Também esta semana: Moby (DVD), Kasabian (DVD), Abba (integral em caixa de 9 CD e 2 DVD), Nick Cave + Warren Ellis (banda sonora), Eurythmics (discografia remastreizada), ABC (discografia remasterizada e best of + DVD), The Killers (Hot Fuss CD + DVD), Bruce Springsteen (Born To Run, 30th Anniversary Edition), U2 (DVD), Wilco (ao vivo), Stephen Duffy, Lindstrom & Prins Thomas, Kate + Anne McGarrigle (The McGarrigle Christmas)
Brevemente:
21 Novembro: Rolling Stones (Rarities 1971-2003 e A Bigger Bang CD + DVD), Queen (A Night At The Opera, ed. 30 anos), Pedro Abrunhosa (DVD), Madness, Magnétophone, Cass Maccmbs, Patrick & Eugene
28 Novembro: Kaiser Chiefs (DVD), Teresa Salgueiro, Fire Engines, John Zorn Electric Masada, Caribou (DVD), Rufus Wainwright (Want 1 + 2), The Mood Elevator, Sam Shinazzi, Nine Inch Nails (reedição de Pretty Hate Machine)
Dezembro: Da Weasel (ao vivo), John Lennon (DVD), Jens Leckman, Antony And The Johnsons (single), Outkast, Pharell Williams, Kraftwerk (DVD), Pink Floyd (DVD)

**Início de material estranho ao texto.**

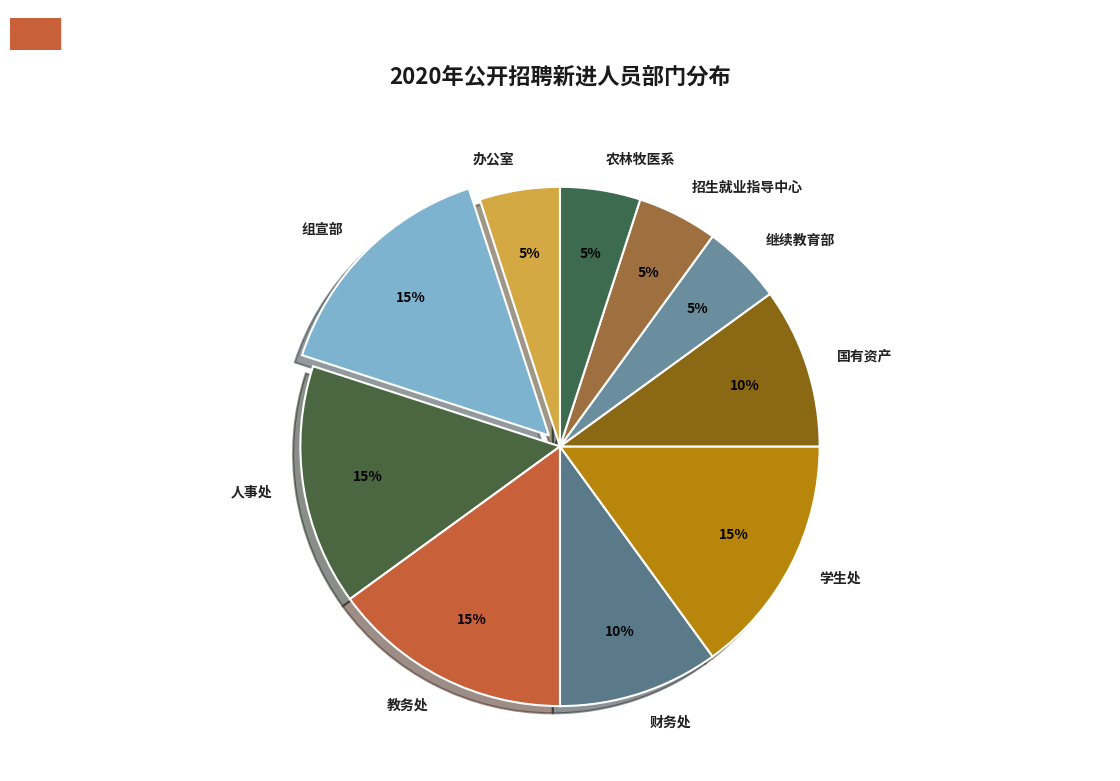

To the nearest percent, what is the average slice percentage?

10%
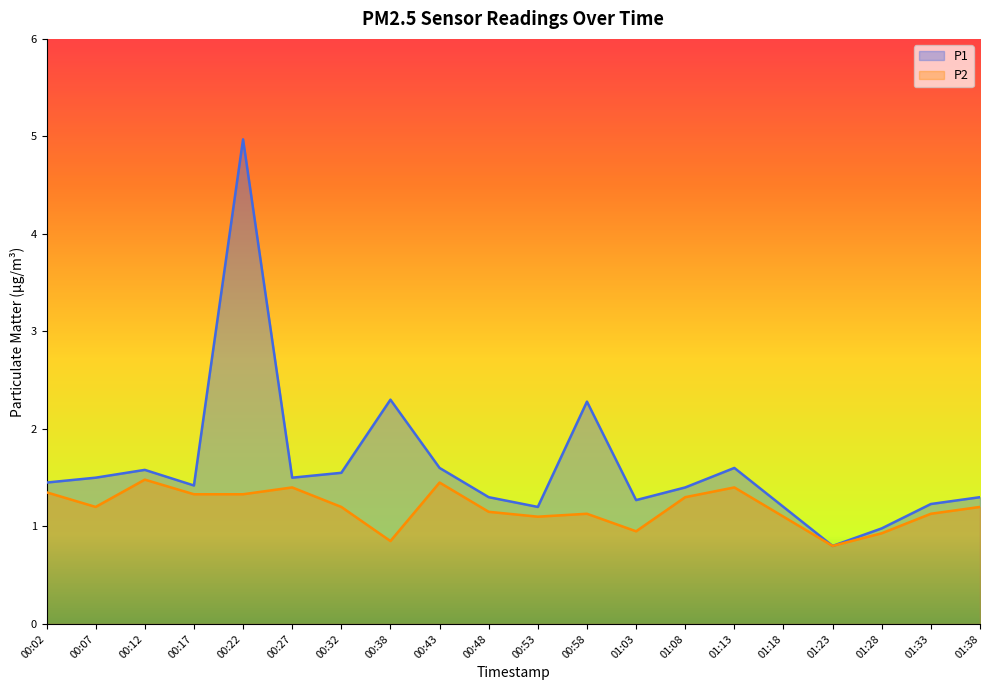

What is the sum of the P2 values at 01:08 and 00:58?

2.4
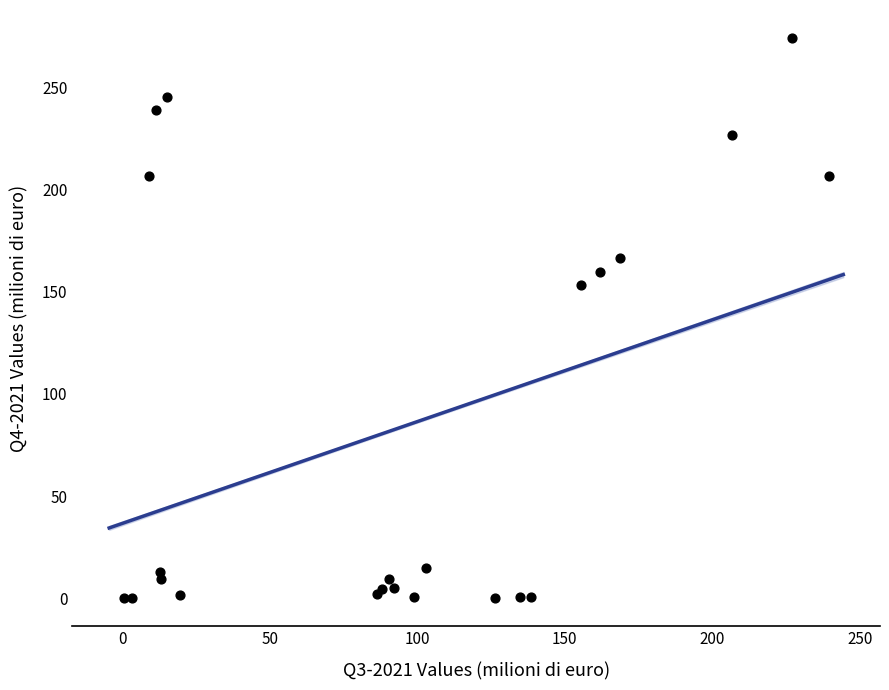

What Y value in the scatter plot is closest to 137?

153.2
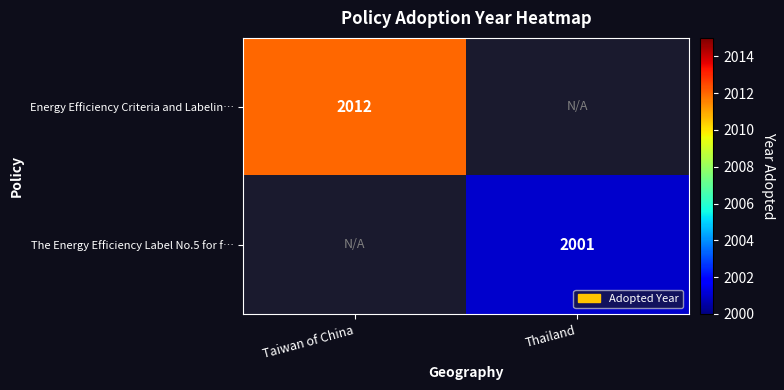

The value of The Energy Efficiency Label No.5 for f… at Thailand is 2001. True or false?

True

Sem data: Camané (DVD), Madredeus (DVD), Amália Rodrigues (3CD antologia), John Lydon (CD + DVD), Maria Teresa de Noronha (caixa)
Para 2006: X-Wife, Cindy Kat, Radiohead, The Strokes, Yeah Yeah Yeahs, Blur, Sparks, Every Move A Picture, White Rose Movement, Pop Dell’Arte (best of), GNR (tributo com bandas hip hop e r&B).
As datas estão sujeitas a alterações. Nem todos os discos referidos têm edição nacional garantida pelas respectivas distribuidoras locais.